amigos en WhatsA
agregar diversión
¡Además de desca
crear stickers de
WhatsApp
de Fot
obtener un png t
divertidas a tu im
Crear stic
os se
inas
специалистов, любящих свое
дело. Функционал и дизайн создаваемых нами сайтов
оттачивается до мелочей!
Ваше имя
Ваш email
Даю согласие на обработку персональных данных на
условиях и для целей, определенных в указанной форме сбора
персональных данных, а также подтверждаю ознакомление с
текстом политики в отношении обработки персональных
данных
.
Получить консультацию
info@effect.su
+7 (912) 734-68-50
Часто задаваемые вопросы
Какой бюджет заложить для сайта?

[WORK INSTRUCTION] Your answer should be an exact copy of the lines from the one with "Получить консультацию" through the end of the material, with no other lines.

[EXERCISE ANSWER]
Получить консультацию
info@effect.su
+7 (912) 734-68-50
Часто задаваемые вопросы
Какой бюджет заложить для сайта?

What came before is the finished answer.